Work to complete - Would you please print exactly the lines that run from the one with "Baixo Alentejo" to the last line of the data, both included, without any pictures?

Dataset excerpts -
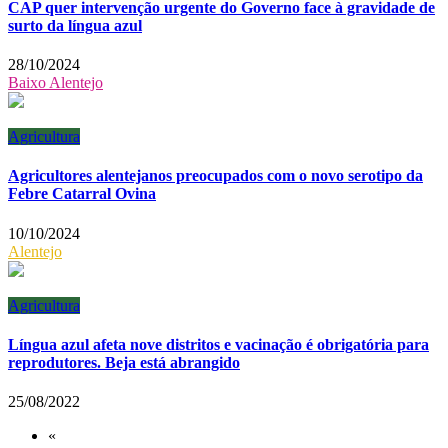
CAP quer intervenção urgente do Governo face à gravidade de
surto da língua azul
28/10/2024
Baixo Alentejo
Agricultura
Agricultores alentejanos preocupados com o novo serotipo da
Febre Catarral Ovina
10/10/2024
Alentejo
Agricultura
Língua azul afeta nove distritos e vacinação é obrigatória para
reprodutores. Beja está abrangido
25/08/2022
«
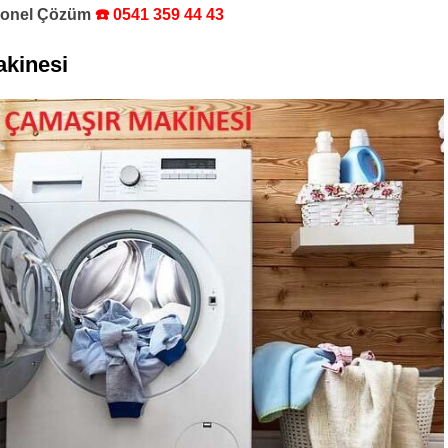
syonel Çözüm
☎️ 0541 359 44 43
kinesi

Exercise response -
Baixo Alentejo
Agricultura
Agricultores alentejanos preocupados com o novo serotipo da
Febre Catarral Ovina
10/10/2024
Alentejo
Agricultura
Língua azul afeta nove distritos e vacinação é obrigatória para
reprodutores. Beja está abrangido
25/08/2022
«
syonel Çözüm
☎️ 0541 359 44 43
kinesi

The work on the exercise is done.